*

  • hrundi v bakshi adlı karakterden esinlenerek yabancı bir ortamda bulunan bir kimsenin yaşayacağı duruma verilen ad.
    kalabalık bir ortamda kimseyi tanımayan bireyin iletişim güçlüğünden kaynaklanan yalnızlık sonucu içine düştüğü hüznün adı.
    sohbet eden kişilerin arasına karışmaya çalışan, vuku bulan sohbete karışmak amacıyla anlattığı fıkra veya hatıra yarım kalan kişilerde sıkça rastlanır.
    yarım kalan hikayelerin sonradan tamamlanmaya çalışması ise sıklıkla acı sonuç doğurur, ya anlamı yiter ya da sadece anlatan güler.
    işin acı tarafı kırk yıllık dostların arasında bile olsa kişi bu hisse kapılabilmektedir.
    ancak hrundi ve bakshi kaybeden olmadığında kelli her zaman bir michele monet bulma ümidi vardır.
    bu sendromu çeken kişilere de dont worry be happy tedavisi tavsiye edilir.
    bir de yabancı bir ortama en az bir tanıdıkla gitmek önerilir.
  • genelde kimsenin sizi aralarına kabul etmek gibi bir derdinin olmadığı ortamlarda ya da kendinizi yeteri kadar sosyal hissedemediğiniz durumlarda yaşanan bir sendrom türüdür. insan kimle,ne konuşacağını şaşırır. diyaloglar, "merhaba,nasılsınız"ın ötesinde, günlük fasaryayı geçemediğinde,her türlü gülümseme ve tanışma teşebbüsü boşa çıktığında,insan kendini hrundi v bakshi gibi hissedebilir. (ayrıntılı bilgi için (bkz: party))
    bu çeşit bir sendromdan muzdarip kişiler, kimseyi tanımadıkları bir ortam içinde bulunsalar,kimse tarafından umursanmıyor olsalar dahi birilerinin daima kendilerini izlediği paranoyasına kapılırlar. bu sebeple, çeşitli biçimlerde ortaya çıkan talihsiz durumlardan arkalarına bakmadan kaçıp uzaklaşabilecekleri halde,onları panikle örtbas etmeye çabalarlar. böylece ya birilerine iyi gözükecek ya da kendilerince paçayı kurtaracaklardır.ki bu da aslında bu kimselerin "hala umutları olduğunu" gösteren,hüzünlü bir durumdur.
    insan bu gibi durumlarda ya "dur bakalım,gece yeni başladı" gibi optimist bir tavır sergileyip,etraftaki çeşitli şeylerle kendine ilgilenmeyi ya da soruna radikal bir çözüm getirerek,ortamı terketme yolunu seçebilir.
  • (bkz: howdy partner)
    (bkz: birdy num num)

    ara sıra gidip bi mikrofona 'pıhh' yapmak da işinizi görebilir.
  • konuşması gereken ama ne konuşacağını bilmeyen hrundi v bakshi'nin bu sorusu sendromu özetler;

    hrundi v bakshi - do you speak hindustani?
    amerikalı kadin - no!
  • son zamanlarda, çoğunluğu 90+ doğumluların oluşturduğu mecralarda bulunduğum anlarda sık sık kendimde gözlemlediğim semptom.

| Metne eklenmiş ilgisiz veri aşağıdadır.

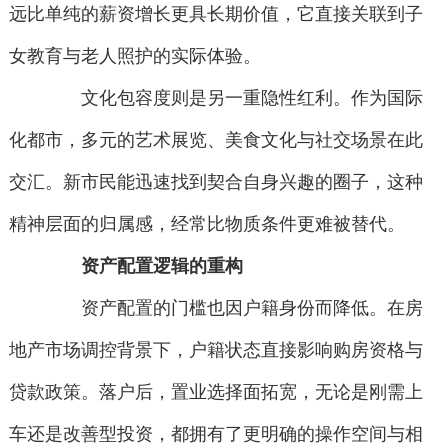
远比单纯的薪资增长更具长期价值，它直接关联到子
女教育与老人照护的实际体验。
文化包容度则是另一重隐性红利。作为国际
化都市，多元的艺术展览、美食文化与社交场景在此
交汇。新市民能迅速找到契合自身兴趣的圈子，这种
精神层面的归属感，经常比物质条件更难被替代。
资产配置逻辑的重构
资产配置的门槛也因户籍身份而降低。在房
地产市场调控背景下，户籍状态直接影响购房资格与
贷款政策。落户后，置业选择面拓宽，无论是刚需上
车还是改善型投资，都拥有了更明确的操作空间与相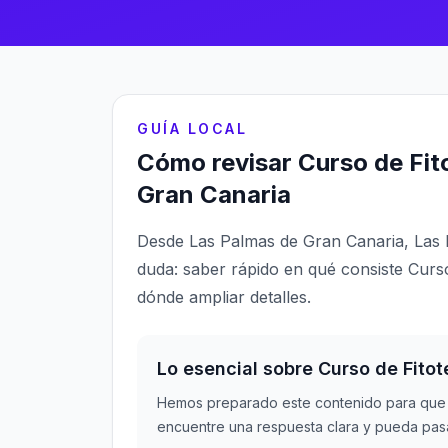
GUÍA LOCAL
Cómo revisar Curso de Fit
Gran Canaria
Desde Las Palmas de Gran Canaria, Las
duda: saber rápido en qué consiste Curs
dónde ampliar detalles.
Lo esencial sobre Curso de Fitot
Hemos preparado este contenido para que 
encuentre una respuesta clara y pueda pasa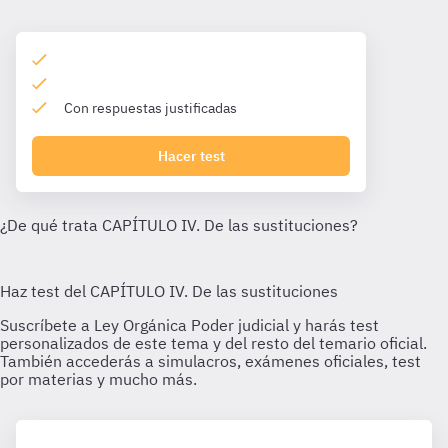
Con respuestas justificadas
Hacer test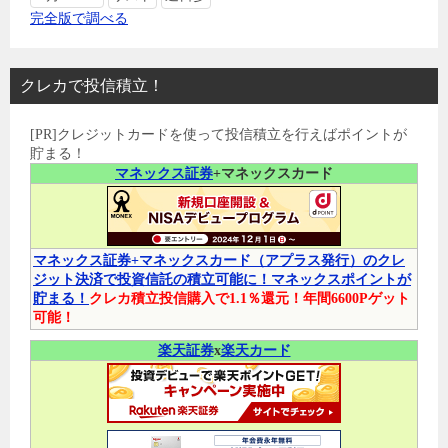
完全版で調べる
クレカで投信積立！
[PR]クレジットカードを使って投信積立を行えばポイントが
貯まる！
マネックス証券
+マネックスカード
マネックス証券+マネックスカード（アプラス発行）のクレ
ジット決済で投資信託の積立可能に！マネックスポイントが
貯まる！
クレカ積立投信購入で1.1％還元！年間6600Pゲット
可能！
楽天証券
x
楽天カード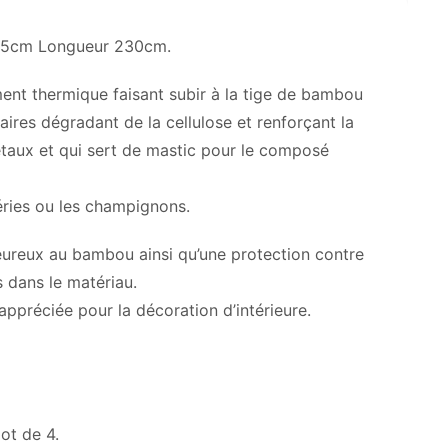
à 5cm Longueur 230cm.
ent thermique faisant subir à la tige de bambou
res dégradant de la cellulose et renforçant la
gétaux et qui sert de mastic pour le composé
téries ou les champignons.
eureux au bambou ainsi qu’une protection contre
s dans le matériau.
appréciée pour la décoration d’intérieure.
ot de 4.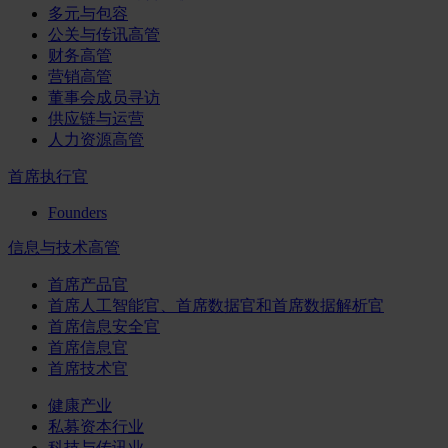
多元与包容
公关与传讯高管
财务高管
营销高管
董事会成员寻访
供应链与运营
人力资源高管
首席执行官
Founders
信息与技术高管
首席产品官
首席人工智能官、首席数据官和首席数据解析官
首席信息安全官
首席信息官
首席技术官
健康产业
私募资本行业
科技与传讯业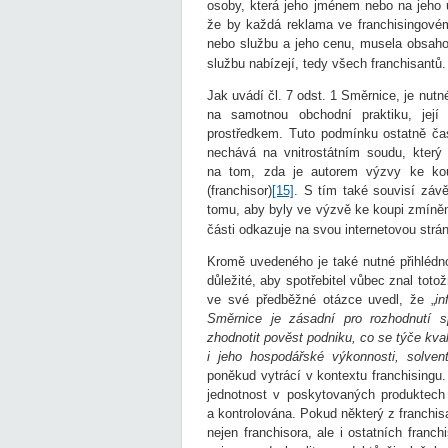
osoby, která jeho jménem nebo na jeho 
že by každá reklama ve franchisingovém
nebo službu a jeho cenu, musela obsahov
službu nabízejí, tedy všech franchisantů.
Jak uvádí čl. 7 odst. 1 Směrnice, je nut
na samotnou obchodní praktiku, její
prostředkem. Tuto podmínku ostatně č
nechává na vnitrostátním soudu, který 
na tom, zda je autorem výzvy ke koupi
(franchisor)
[15]
. S tím také souvisí záv
tomu, aby byly ve výzvě ke koupi zmíněny
části odkazuje na svou internetovou strá
Kromě uvedeného je také nutné přihlédno
důležité, aby spotřebitel vůbec znal to
ve své předběžné otázce uvedl, že „
in
Směrnice je zásadní pro rozhodnutí s
zhodnotit pověst podniku, co se týče kval
i jeho hospodářské výkonnosti, solven
poněkud vytrácí v kontextu franchisingu
jednotnost v poskytovaných produktech 
a kontrolována. Pokud některý z franchis
nejen franchisora, ale i ostatních franc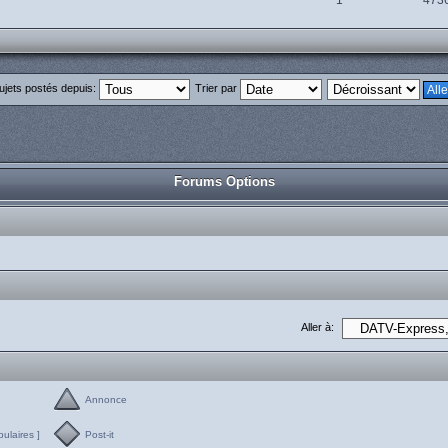
1
473
sujets postés depuis:
Trier par
Forums Options
Aller à:
Annonce
laires ]
Post-it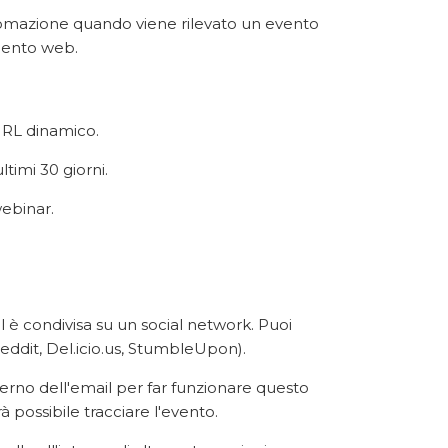
tomazione quando viene rilevato un evento
amento web.
 URL dinamico.
timi 30 giorni.
webinar.
è condivisa su un social network. Puoi
Reddit, Del.icio.us, StumbleUpon).
terno dell'email per far funzionare questo
 possibile tracciare l'evento.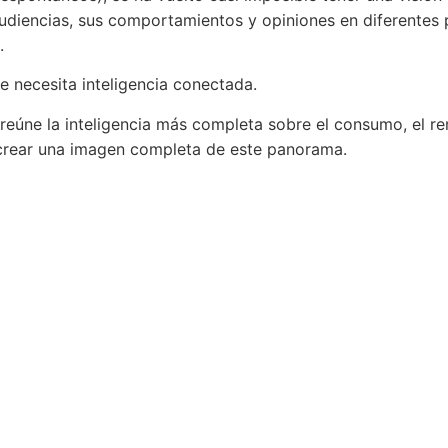
udiencias, sus comportamientos y opiniones en diferentes 
.
e necesita inteligencia conectada.
reúne la inteligencia más completa sobre el consumo, el ren
crear una imagen completa de este panorama.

    ne söylesem, ne anlatsam "birdy num num" demişim de sıçmışım gibi bakıyorlar.

    ille de yabancı olmaya falan gerek yok. kendi memleketinde yabancı muamelesi de görebiliyor insan. perihan abla diyorum, çıt yok. uzaylı zekiye diyorum, bön bön bakıyolar. susam sokağı, kurabiye canavarı falan anlatıyorum, hayatlarında ilk kez duymuş gibi şaşırıyolar. aynı dili konuşmamıza rağmen büyük farklılıklar göze batıyor. elzem kelimesiyle dalga geçiyolar falan. buluşamıyoruz ortak noktada. onlar da misterik - stratejik bilgisayar oyunlarından falan bahsediyolar. onları da ben anlamıyorum.

    bunların neticesinde; azınlık olmanın insanda yarattığı paranoya ile elini kolunu koyacak yer bulamama gibi tedirginlikler yaşanılabilir. endişeye mahal verilmemeli. aynı insanlarla tekrar karşılaşıldığı zaman suskun kalmak kesin çözümdür.